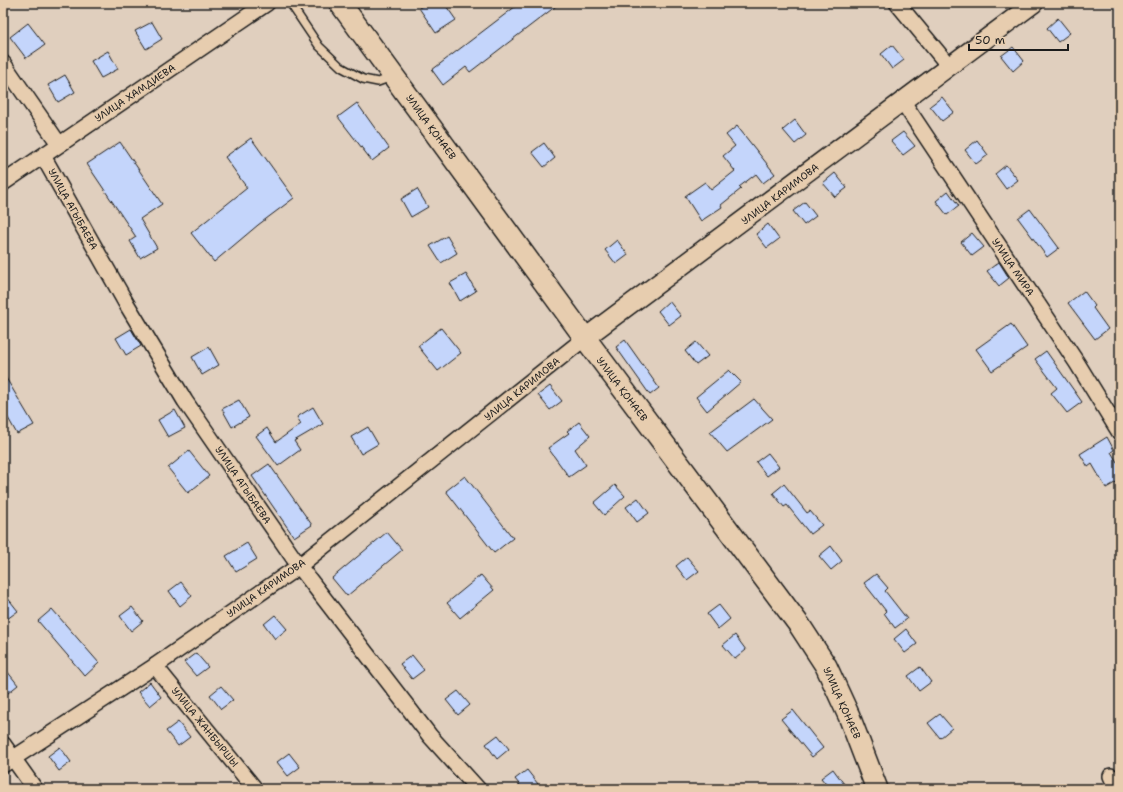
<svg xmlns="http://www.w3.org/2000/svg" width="1123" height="792" viewBox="0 0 1123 792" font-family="'Shantell Sans',sans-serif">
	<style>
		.building { fill: #c4d5fb; stroke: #1c1c1c }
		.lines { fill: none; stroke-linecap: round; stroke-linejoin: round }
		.service-casing { stroke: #1c1c1c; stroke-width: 10 }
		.minor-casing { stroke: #1c1c1c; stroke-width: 18 }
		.tertiary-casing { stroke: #1c1c1c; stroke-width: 21 }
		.secondary-casing { stroke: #1c1c1c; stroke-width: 24 }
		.service { stroke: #e7cdaf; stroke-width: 7 }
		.minor { stroke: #e7cdaf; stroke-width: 15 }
		.tertiary { stroke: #e7cdaf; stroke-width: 18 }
		.secondary { stroke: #e7cdaf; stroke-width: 21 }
		.labels { text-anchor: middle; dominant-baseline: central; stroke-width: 3; stroke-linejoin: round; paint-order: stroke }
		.street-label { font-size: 10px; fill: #1c1c1c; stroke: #e7cdaf }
	</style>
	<rect width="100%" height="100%" fill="#e0cfbe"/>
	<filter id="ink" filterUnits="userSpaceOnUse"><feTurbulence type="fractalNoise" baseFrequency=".025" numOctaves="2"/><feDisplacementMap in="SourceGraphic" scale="8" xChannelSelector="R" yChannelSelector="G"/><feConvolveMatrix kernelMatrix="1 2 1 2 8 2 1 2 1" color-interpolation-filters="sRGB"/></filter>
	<g filter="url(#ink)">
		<g class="building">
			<path d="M 427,3 L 444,3 L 456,20 L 436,33 L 419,8 Z"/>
			<path d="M 520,3 L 560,3 L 470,72 L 466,67 L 443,85 L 432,70 Z"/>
			<path d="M 1058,18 L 1070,33 L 1058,42 L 1047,28 Z"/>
			<path d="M 152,22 L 162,39 L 146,49 L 135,31 Z"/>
			<path d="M 28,23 L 45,45 L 26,58 L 10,37 Z"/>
			<path d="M 892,45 L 904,60 L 892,69 L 881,54 Z"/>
			<path d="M 1013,47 L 1024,61 L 1013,71 L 1001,56 Z"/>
			<path d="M 108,51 L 118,69 L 101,78 L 91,61 Z"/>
			<path d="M 65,75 L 75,92 L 58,102 L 48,85 Z"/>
			<path d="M 942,97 L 954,112 L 942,121 L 930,106 Z"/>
			<path d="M 357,103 L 389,148 L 372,161 L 338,117 Z"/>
			<path d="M 795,120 L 806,135 L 795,144 L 783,130 Z"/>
			<path d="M 737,126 L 775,174 L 763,183 L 756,174 L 739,187 L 741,189 L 721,205 L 722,207 L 701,221 L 685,196 L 705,182 L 711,190 L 735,171 L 723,156 L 735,146 L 726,135 Z"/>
			<path d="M 903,132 L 915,146 L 903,155 L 891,141 Z"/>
			<path d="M 251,138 L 294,198 L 258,225 L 214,262 L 191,233 L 247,188 L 225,157 Z"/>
			<path d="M 977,140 L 988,155 L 976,164 L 965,150 Z"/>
			<path d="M 120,142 L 162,204 L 140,219 L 157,248 L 140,258 L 130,241 L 136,237 L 87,164 Z"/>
			<path d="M 544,143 L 555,158 L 544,167 L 532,152 Z"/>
			<path d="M 1006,165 L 1018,180 L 1006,189 L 995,174 Z"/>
			<path d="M 835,173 L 847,188 L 835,197 L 823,183 Z"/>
			<path d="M 417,189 L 428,207 L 411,217 L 401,199 Z"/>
			<path d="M 948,191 L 959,206 L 947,215 L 936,201 Z"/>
			<path d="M 805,202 L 816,216 L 804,225 L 793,211 Z"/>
			<path d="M 1030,209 L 1059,248 L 1047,257 L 1018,218 Z"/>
			<path d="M 768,224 L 779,239 L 767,248 L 756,234 Z"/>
			<path d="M 972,233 L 984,247 L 972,256 L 961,242 Z"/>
			<path d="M 447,236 L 457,253 L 441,263 L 430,246 Z"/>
			<path d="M 617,240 L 628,255 L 616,264 L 605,250 Z"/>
			<path d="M 999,262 L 1009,278 L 999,286 L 987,271 Z"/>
			<path d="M 466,274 L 476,291 L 460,301 L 450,283 Z"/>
			<path d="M 1084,291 L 1095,306 L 1093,308 L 1108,329 L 1095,339 L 1068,303 Z"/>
			<path d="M 669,301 L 681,316 L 669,325 L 658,311 Z"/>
			<path d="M 1011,324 L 1027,347 L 992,371 L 976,349 Z"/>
			<path d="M 441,328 L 461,353 L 438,371 L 418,346 Z"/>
			<path d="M 131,329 L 141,346 L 126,355 L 116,338 Z"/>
			<path d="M 625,340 L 659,388 L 650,395 L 616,347 Z"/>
			<path d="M 696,342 L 708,356 L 696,365 L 685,351 Z"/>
			<path d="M 209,347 L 219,365 L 202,375 L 192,357 Z"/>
			<path d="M 1046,351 L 1082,402 L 1067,413 L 1051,393 L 1057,388 L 1035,359 Z"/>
			<path d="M 729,370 L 741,382 L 707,411 L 696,397 Z"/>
			<path d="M 3,373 L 34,425 L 17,434 L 3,409 Z"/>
			<path d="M 550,386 L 562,401 L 550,410 L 538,395 Z"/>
			<path d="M 754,399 L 772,419 L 727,452 L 710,432 Z"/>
			<path d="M 239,400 L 249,417 L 232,427 L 222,409 Z"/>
			<path d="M 313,407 L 323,424 L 294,441 L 300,450 L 278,466 L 256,436 L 267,428 L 276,442 L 301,424 L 297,417 Z"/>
			<path d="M 175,410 L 185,428 L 168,437 L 158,420 Z"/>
			<path d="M 579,422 L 590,436 L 575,449 L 586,465 L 569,477 L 548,448 L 569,433 L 567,431 Z"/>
			<path d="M 368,427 L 378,444 L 361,454 L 351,437 Z"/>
			<path d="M 1107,437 L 1114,450 L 1111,452 L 1120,467 L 1120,480 L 1106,488 L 1092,464 L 1088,467 L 1080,454 Z"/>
			<path d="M 189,451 L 209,476 L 188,493 L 168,468 Z"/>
			<path d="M 768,453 L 779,467 L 767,476 L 756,462 Z"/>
			<path d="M 269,464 L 312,525 L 294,537 L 252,476 Z"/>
			<path d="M 465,476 L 513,538 L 494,553 L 446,491 Z"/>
			<path d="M 784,484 L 807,513 L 810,511 L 822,525 L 810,534 L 787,505 L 784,507 L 773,493 Z"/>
			<path d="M 615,485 L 625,496 L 604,515 L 594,503 Z"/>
			<path d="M 638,498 L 649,513 L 637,522 L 626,507 Z"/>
			<path d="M 387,532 L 402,550 L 347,596 L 332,578 Z"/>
			<path d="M 247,543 L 257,559 L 236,572 L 226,556 Z"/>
			<path d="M 831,546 L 842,561 L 831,570 L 819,556 Z"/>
			<path d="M 687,557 L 699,571 L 687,580 L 676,566 Z"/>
			<path d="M 876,574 L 888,588 L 885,591 L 907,619 L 895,628 L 884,613 L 886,611 L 864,583 Z"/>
			<path d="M 481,575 L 494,590 L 460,618 L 447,603 Z"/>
			<path d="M 181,582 L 192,596 L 180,606 L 169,591 Z"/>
			<path d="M 3,592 L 18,611 L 3,622 Z"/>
			<path d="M 719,605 L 730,619 L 718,629 L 707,614 Z"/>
			<path d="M 132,607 L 143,621 L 131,631 L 120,616 Z"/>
			<path d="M 52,609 L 99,663 L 85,676 L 38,621 Z"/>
			<path d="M 275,615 L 287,629 L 275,639 L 264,624 Z"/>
			<path d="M 906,629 L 917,644 L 905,653 L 894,639 Z"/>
			<path d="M 735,635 L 746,650 L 735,659 L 723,645 Z"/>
			<path d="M 196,653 L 208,667 L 196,676 L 184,662 Z"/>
			<path d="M 412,655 L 424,670 L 412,679 L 400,664 Z"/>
			<path d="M 3,666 L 18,685 L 3,697 Z"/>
			<path d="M 920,667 L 931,682 L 919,691 L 908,676 Z"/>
			<path d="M 150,682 L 161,697 L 150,706 L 138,692 Z"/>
			<path d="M 221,686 L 233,700 L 221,709 L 210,695 Z"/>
			<path d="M 458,691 L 470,705 L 458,715 L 446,700 Z"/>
			<path d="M 793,710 L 823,748 L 812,757 L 781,719 Z"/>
			<path d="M 940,714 L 952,728 L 940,738 L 928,723 Z"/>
			<path d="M 178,722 L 190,737 L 178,746 L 166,731 Z"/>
			<path d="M 498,735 L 509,749 L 497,759 L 486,744 Z"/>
			<path d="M 60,747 L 71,762 L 59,771 L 48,756 Z"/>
			<path d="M 289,753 L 300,767 L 288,776 L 277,762 Z"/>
			<path d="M 833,769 L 844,784 L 838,789 L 830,789 L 821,778 Z"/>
			<path d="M 527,770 L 538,784 L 532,789 L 523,789 L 515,779 Z"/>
		</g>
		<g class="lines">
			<defs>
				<path id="service" d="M 290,3 L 319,46 L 341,67 L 363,79 L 378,82 L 392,77"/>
				<g id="minor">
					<path d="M 897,3 L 949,66"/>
					<path d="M 3,63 L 59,144"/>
					<path d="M 903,102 L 1077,363 L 1120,433"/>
					<path d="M 43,156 L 126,303 L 185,401 L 299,566 L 430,736 L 478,789"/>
					<path d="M 3,183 L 267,3"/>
					<path d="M 155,666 L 255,789"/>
					<path d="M 3,744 L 35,789"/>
					<path d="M 3,765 L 155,666 L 299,566 L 585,338"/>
					<path d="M 1111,776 L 1117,789"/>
				</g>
				<path id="tertiary" d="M 585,338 L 1034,3"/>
				<path id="secondary" d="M 340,3 L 585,338 L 800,626 L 826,666 L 849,716 L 877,789"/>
			</defs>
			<use href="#service" class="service-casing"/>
			<use href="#minor" class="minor-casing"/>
			<use href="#tertiary" class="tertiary-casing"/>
			<use href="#secondary" class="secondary-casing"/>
			<use href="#service" class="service"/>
			<use href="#minor" class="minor"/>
			<use href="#tertiary" class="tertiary"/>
			<use href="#secondary" class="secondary"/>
		</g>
	</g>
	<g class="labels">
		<g class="street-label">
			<text transform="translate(135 93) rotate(-34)">УЛИЦА ХАМДИЕВА</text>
			<text transform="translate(431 127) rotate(54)">УЛИЦА ҚОНАЕВ</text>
			<text transform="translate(780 194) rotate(-37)">УЛИЦА КАРИМОВА</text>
			<text transform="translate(73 209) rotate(61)">УЛИЦА АГЫБАЕВА</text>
			<text transform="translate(1013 267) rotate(56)">УЛИЦА МИРА</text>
			<text transform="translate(522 389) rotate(-39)">УЛИЦА КАРИМОВА</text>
			<text transform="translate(622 389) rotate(53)">УЛИЦА ҚОНАЕВ</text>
			<text transform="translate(243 485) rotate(56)">УЛИЦА АГЫБАЕВА</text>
			<text transform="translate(266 588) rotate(-35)">УЛИЦА КАРИМОВА</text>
			<text transform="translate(842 703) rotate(66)">УЛИЦА ҚОНАЕВ</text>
			<text transform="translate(205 727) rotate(51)">УЛИЦА ЖАНБЫРШЫ</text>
		</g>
	</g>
	<rect width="1123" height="792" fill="none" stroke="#e7cdaf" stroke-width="16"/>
	<rect x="8" y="8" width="1107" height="776" fill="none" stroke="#1c1c1c" stroke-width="1.5" filter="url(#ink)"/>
	<path d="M969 44v6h99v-6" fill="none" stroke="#1c1c1c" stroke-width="2"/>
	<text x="975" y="44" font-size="12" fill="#1c1c1c" stroke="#e7cdaf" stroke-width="3" paint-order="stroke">50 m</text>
</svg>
####################
> [The problem] The answer must consist of every line in the records above that contains the word "lines".

> [Answer space]
		.lines { fill: none; stroke-linecap: round; stroke-linejoin: round }
		<g class="lines">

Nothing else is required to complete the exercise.